Job: Retype all of the entries that appear below, keeping them exactly as they are.

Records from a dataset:
● ● ● ●

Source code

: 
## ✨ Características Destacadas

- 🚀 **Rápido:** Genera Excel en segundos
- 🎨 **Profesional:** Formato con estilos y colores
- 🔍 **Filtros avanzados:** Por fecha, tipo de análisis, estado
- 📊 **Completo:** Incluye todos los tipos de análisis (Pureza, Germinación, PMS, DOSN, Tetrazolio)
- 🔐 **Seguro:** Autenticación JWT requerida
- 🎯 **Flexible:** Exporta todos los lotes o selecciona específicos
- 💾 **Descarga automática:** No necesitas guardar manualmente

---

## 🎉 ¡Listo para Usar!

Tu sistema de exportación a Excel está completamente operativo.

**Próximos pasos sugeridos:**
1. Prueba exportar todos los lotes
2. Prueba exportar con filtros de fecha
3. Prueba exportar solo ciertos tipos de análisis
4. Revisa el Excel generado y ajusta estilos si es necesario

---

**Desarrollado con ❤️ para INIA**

● ● ● ●

Output for this exercise:
Source code

: 
## ✨ Características Destacadas

- 🚀 **Rápido:** Genera Excel en segundos
- 🎨 **Profesional:** Formato con estilos y colores
- 🔍 **Filtros avanzados:** Por fecha, tipo de análisis, estado
- 📊 **Completo:** Incluye todos los tipos de análisis (Pureza, Germinación, PMS, DOSN, Tetrazolio)
- 🔐 **Seguro:** Autenticación JWT requerida
- 🎯 **Flexible:** Exporta todos los lotes o selecciona específicos
- 💾 **Descarga automática:** No necesitas guardar manualmente

---

## 🎉 ¡Listo para Usar!

Tu sistema de exportación a Excel está completamente operativo.

**Próximos pasos sugeridos:**
1. Prueba exportar todos los lotes
2. Prueba exportar con filtros de fecha
3. Prueba exportar solo ciertos tipos de análisis
4. Revisa el Excel generado y ajusta estilos si es necesario

---

**Desarrollado con ❤️ para INIA**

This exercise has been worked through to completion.